DATA EXCERPTS:
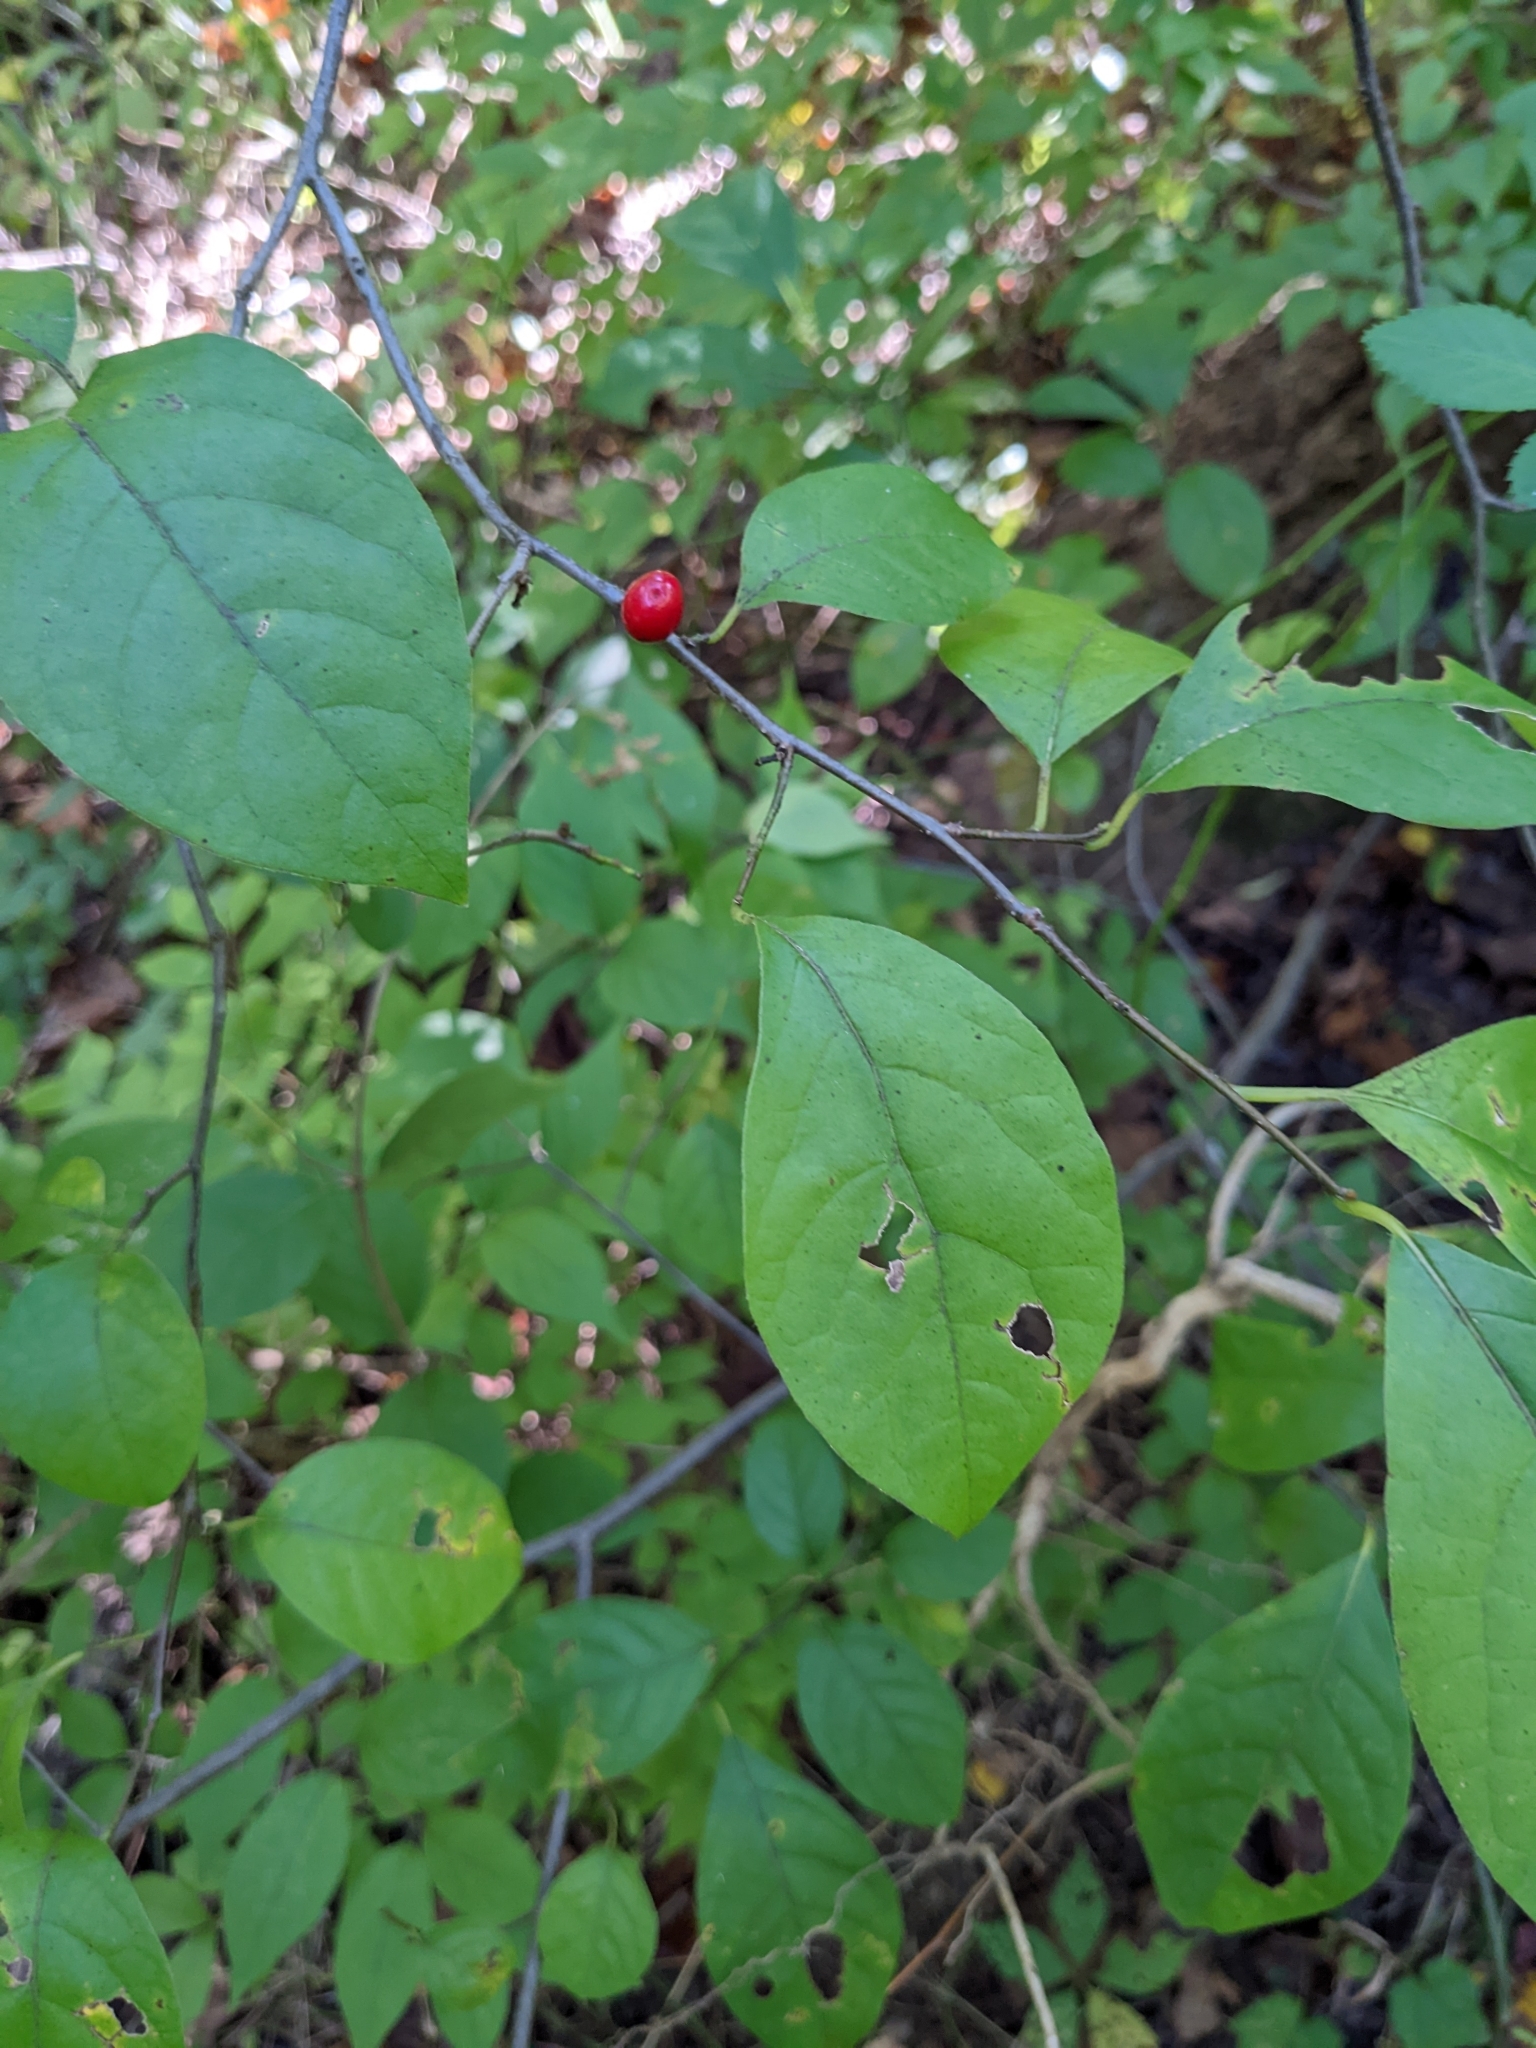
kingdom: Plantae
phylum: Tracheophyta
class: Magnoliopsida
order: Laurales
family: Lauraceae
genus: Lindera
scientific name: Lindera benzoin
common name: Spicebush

WORK TO BE COMPLETED: Turn the lines above into a JSON list of strings, one string per line, with blank lines left out. Leave the pictures out of the answer.

OUTPUT FOR THIS EXERCISE:
[
  "kingdom: Plantae",
  "phylum: Tracheophyta",
  "class: Magnoliopsida",
  "order: Laurales",
  "family: Lauraceae",
  "genus: Lindera",
  "scientific name: Lindera benzoin",
  "common name: Spicebush"
]